- PAGE TEXT -
•••••

In some examples, each manipulator is flexibly coupled through a spherical hinge. According to some examples, the multi-axis manipulator is configured to have a cross-sectional profile to facilitate a reduction in interference on an air volume of a tunnel section.

Also included in this disclosure is a method of measuring environmental information of a mine tunnel comprising using a measurement system. In some examples, the measurement system includes a computer. According to some examples, the measurement system includes a data communication module configured to communicate data via a transmission mode selected from the group consisting of a wired transmission mode, a wireless transmission mode, and combinations thereof. The measurement system may include a central control platform communicatively coupled, via a transmission selected from the group consisting of wired transmission, wireless transmission, and combinations thereof, to the computer. In some examples, the measurement system includes a data acquisition module communicatively coupled, via wired transmission, to the central control platform. According to some examples, the measurement system includes a multi-parameter monitor communicatively coupled, via wired transmission, to the data acquisition module. The measurement system may include at least one flexible manipulator having a fixed end and a free end opposite the fixed end, the fixed end coupled to a spud pile of an underground air measurement chamber, the at least one flexible manipulator communicatively coupled, via wired transmission, to the central control platform. In some examples, the measurement system includes an ultrasonic anemometer coupled to the free end of each at least one flexible manipulator, the ultrasonic anemometer communicatively coupled, via wired transmission, to the data acquisition module. According to some examples, the measurement system includes a display and alarm module communicatively coupled, via wired transmission, to the central control platform. The measurement system may include a power conversion module configured to supply power to the ultrasonic anemometer, the multi-parameter monitor, the central control platform, each at least one flexible manipulator, and the display and alarm module. In some examples, the method comprises testing environmental parameters via the multi-parameter monitor. According to some examples, the method includes adjusting the environmental parameters via the multi-parameter monitor.

•••••

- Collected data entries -
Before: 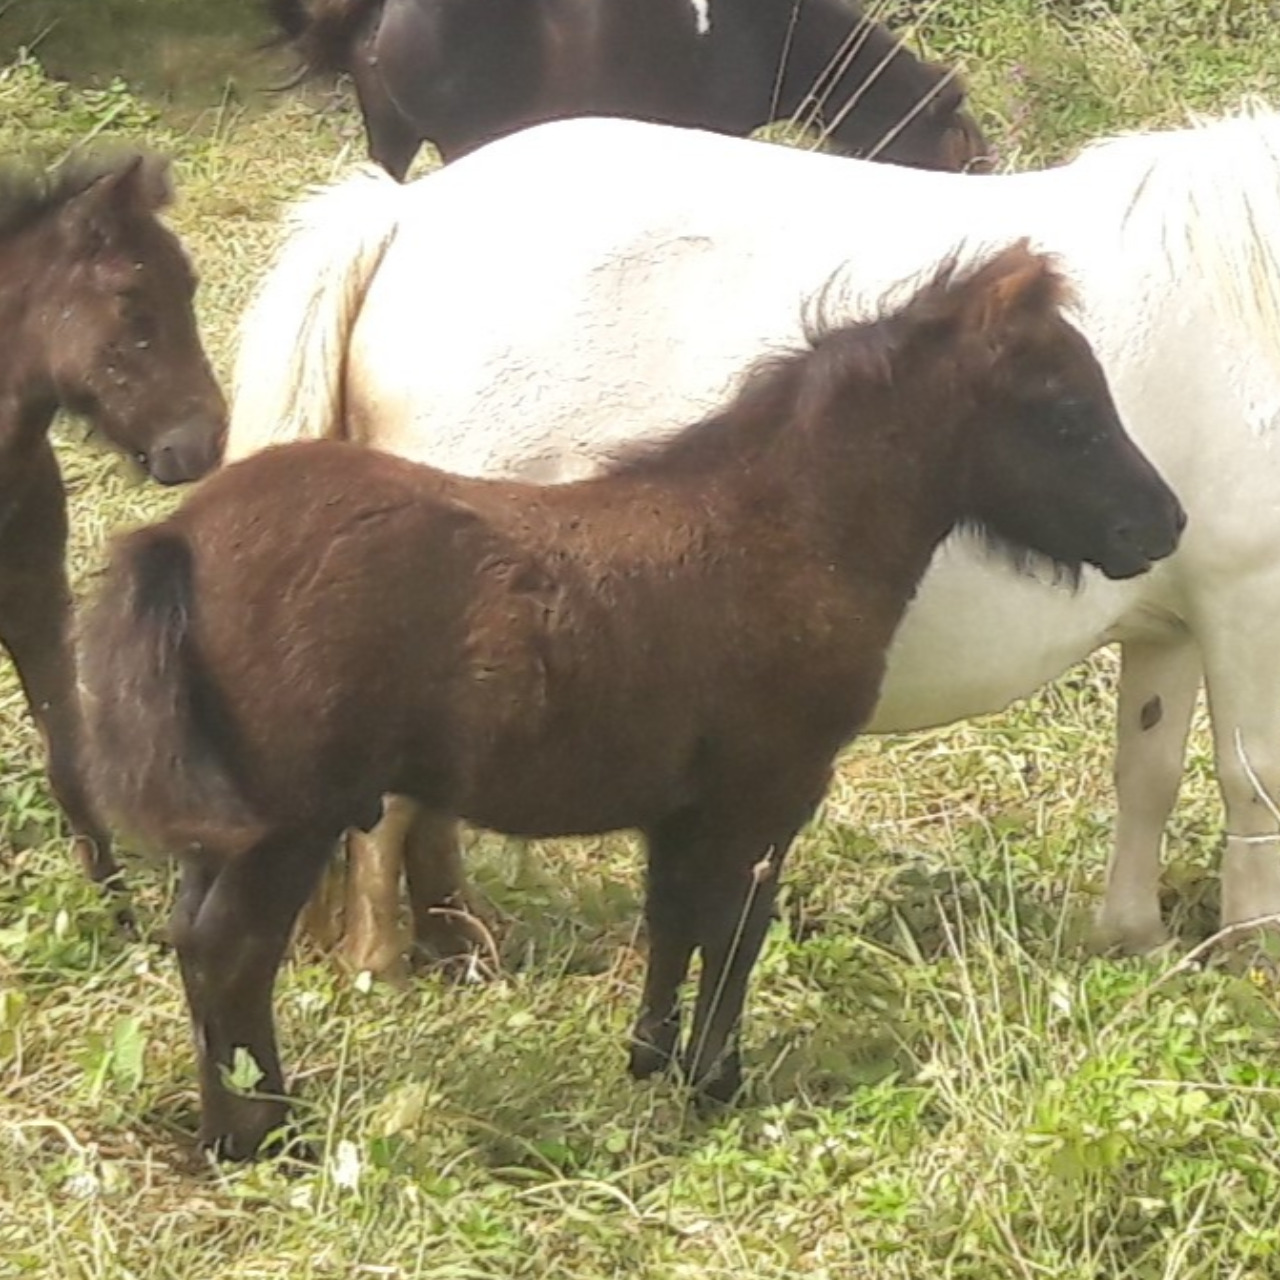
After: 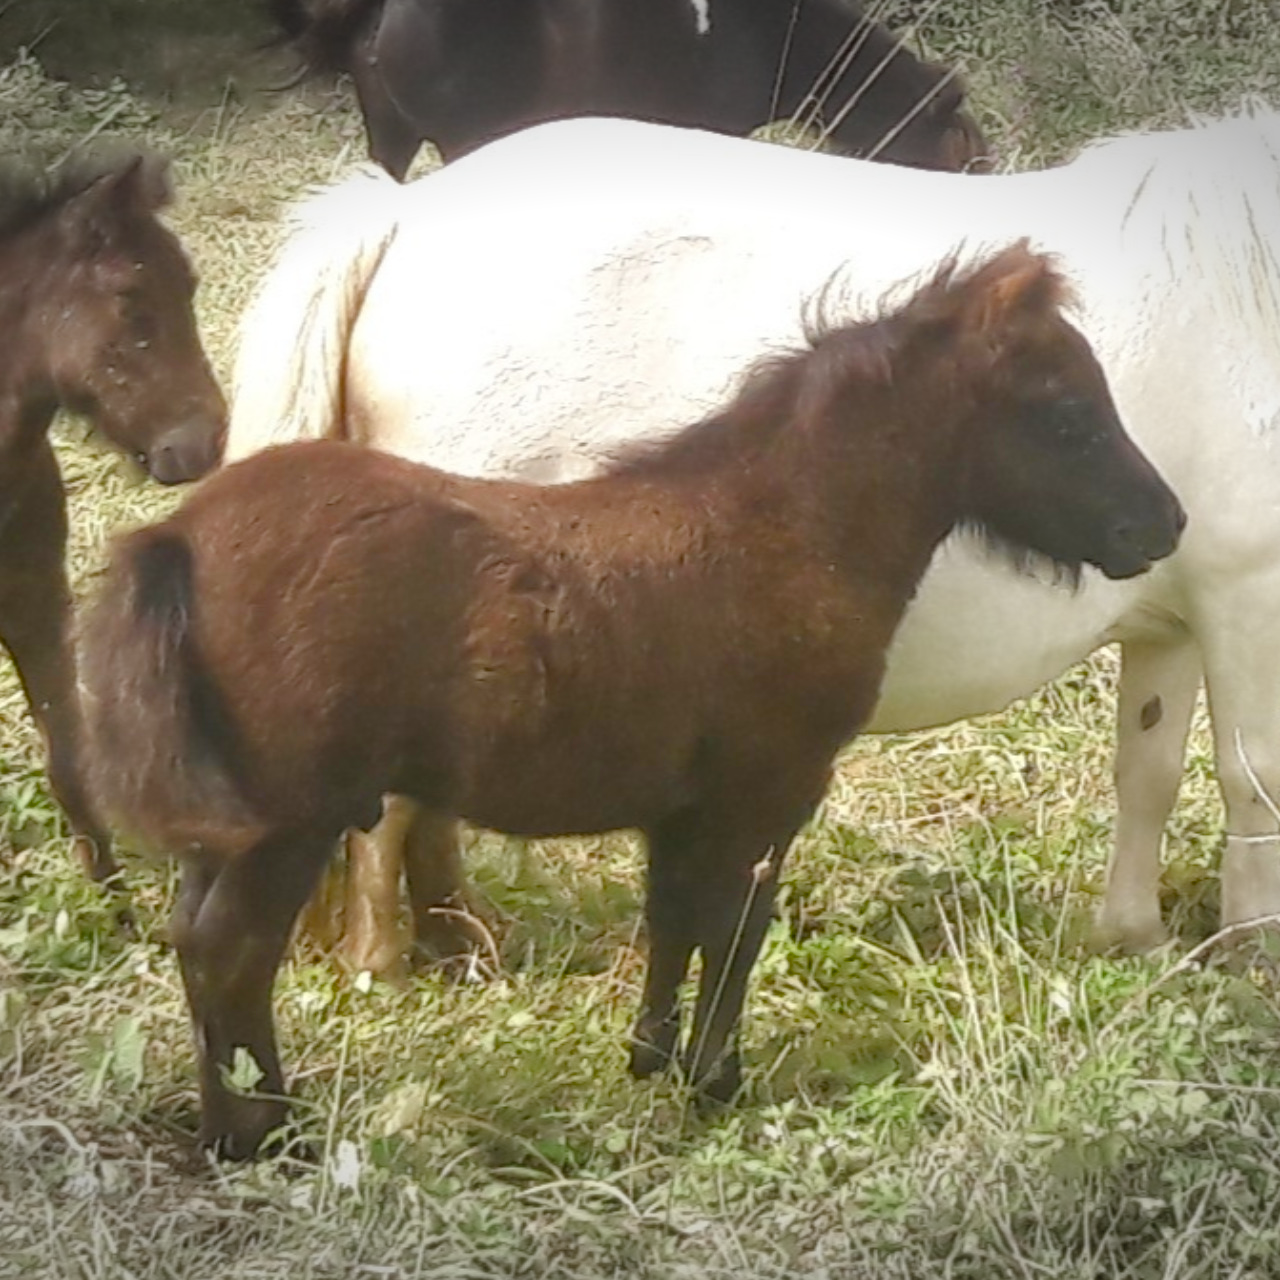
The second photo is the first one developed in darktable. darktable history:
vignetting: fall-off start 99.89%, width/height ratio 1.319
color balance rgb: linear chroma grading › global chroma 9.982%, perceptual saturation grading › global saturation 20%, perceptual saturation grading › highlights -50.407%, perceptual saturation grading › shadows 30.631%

•••••

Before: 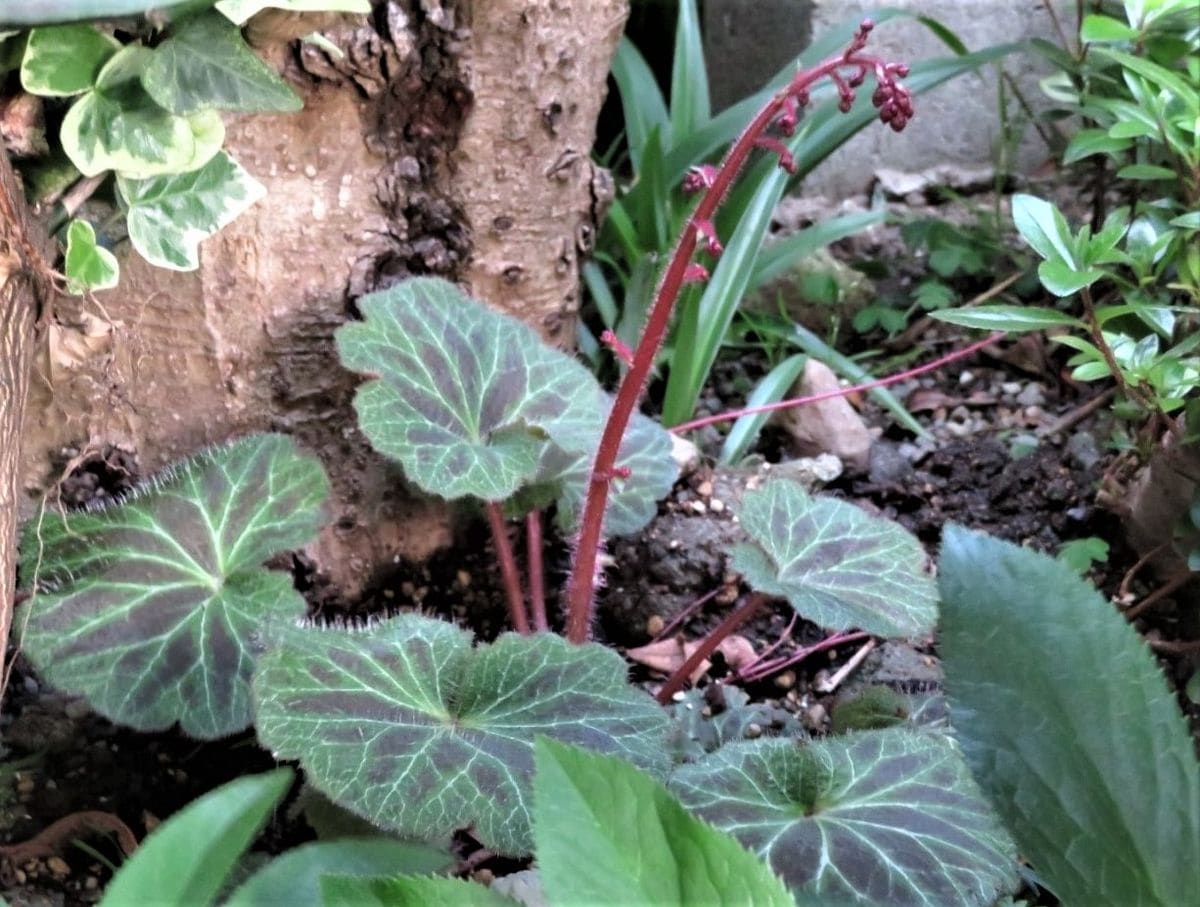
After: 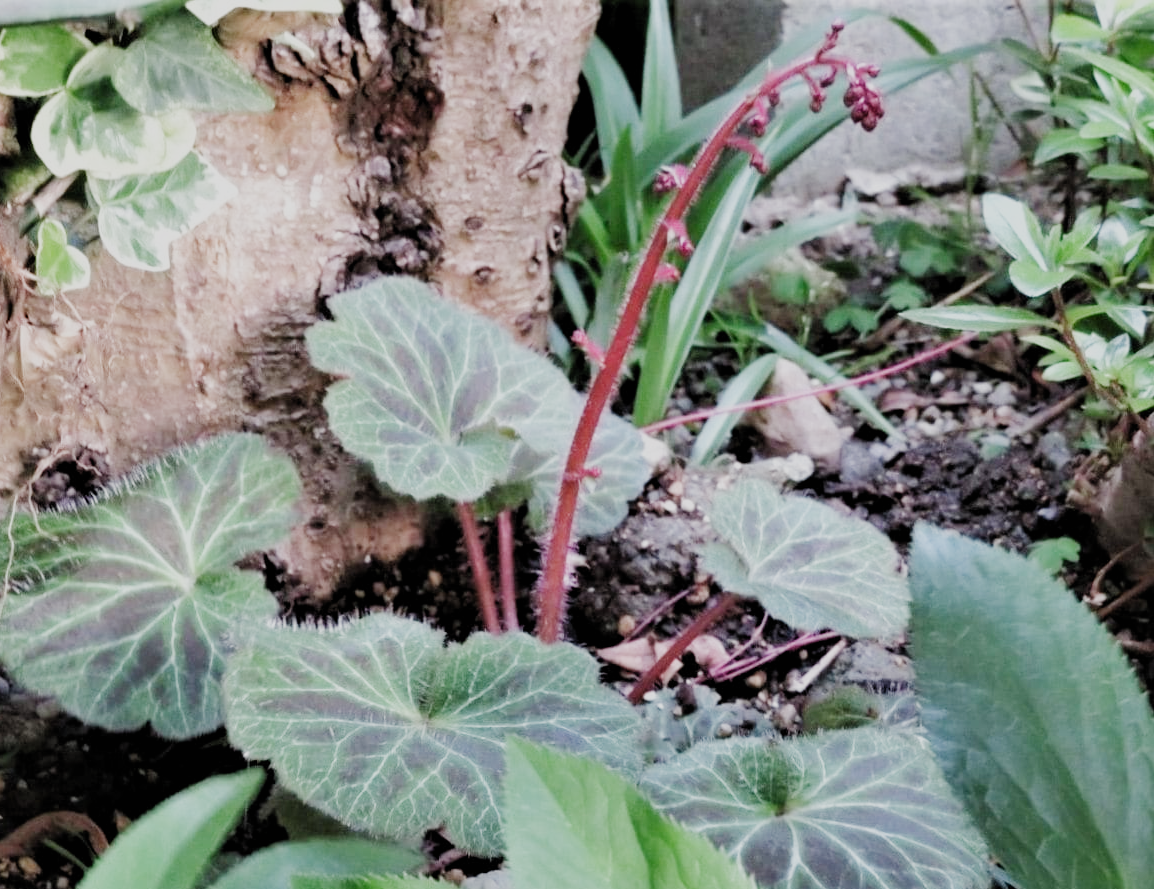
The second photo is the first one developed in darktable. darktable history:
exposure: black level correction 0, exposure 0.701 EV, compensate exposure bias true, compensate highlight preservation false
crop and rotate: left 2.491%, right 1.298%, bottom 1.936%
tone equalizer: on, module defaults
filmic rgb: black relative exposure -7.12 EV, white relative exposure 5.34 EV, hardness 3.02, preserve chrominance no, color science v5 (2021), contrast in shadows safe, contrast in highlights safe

•••••

- WHAT TO DO -
**a)** In the mine tunnel measurement text, what is coupled to the free end of each flexible manipulator?
**b)** Write the next part of the mine tunnel measurement text, picking up after its final sentence.
These records were taken from a separate source.

- FINAL RESULTS -
**a)** An ultrasonic anemometer.

**b)**
The method may further comprise controlling, via the central control platform, a working time and an opening size of solenoid valves connecting each at least one flexible manipulator. In some examples, the method further comprises scanning the tunnel via an infrared detector. According to some examples, the method further comprises notifying an operator, via the display and alarm module, of a scanned object.

The method may further comprise measuring, via the ultrasonic anemometer, an air volume in the tunnel. In some examples, the method further comprises obtaining, via the ultrasonic anemometer, an uncorrected air volume of a section in the tunnel. According to some examples, the method further comprises calibrating the air volume for storage.

The method may further comprise calculating a calibrated air volume. In some examples, the method further comprises comparing the calibrated air volume to a reliable threshold value. According to some examples, the method further includes determining if the calibrated air volume is within the reliable threshold value.

The calibrated air volume may be outside of the reliable threshold value. In some examples, the method further comprises remeasuring, via the ultrasonic anemometer, the air volume in the tunnel. According to some examples, the method further includes obtaining, via the ultrasonic anemometer, an additional uncorrected air volume of a section in the tunnel.

The calibrated air volume may be within the reliable threshold value. In some examples, the method further comprises transmitting data about the air volume to the computer through a connection selected from the group consisting of a cable, a 5G network, and combinations thereof.

According to some examples, the method further comprises establishing a rectangular coordinate system, the rectangular coordinate system configured such that a lower left corner of a windward end of the mine tunnel is an origin, a width of the mine tunnel is an x-axis, and a height of the mine tunnel is a y-axis. The method may further comprise dividing the mine tunnel, according to the width and the height of the mine tunnel, into even and isometrical segments in both a direction of the width and a direction of the height.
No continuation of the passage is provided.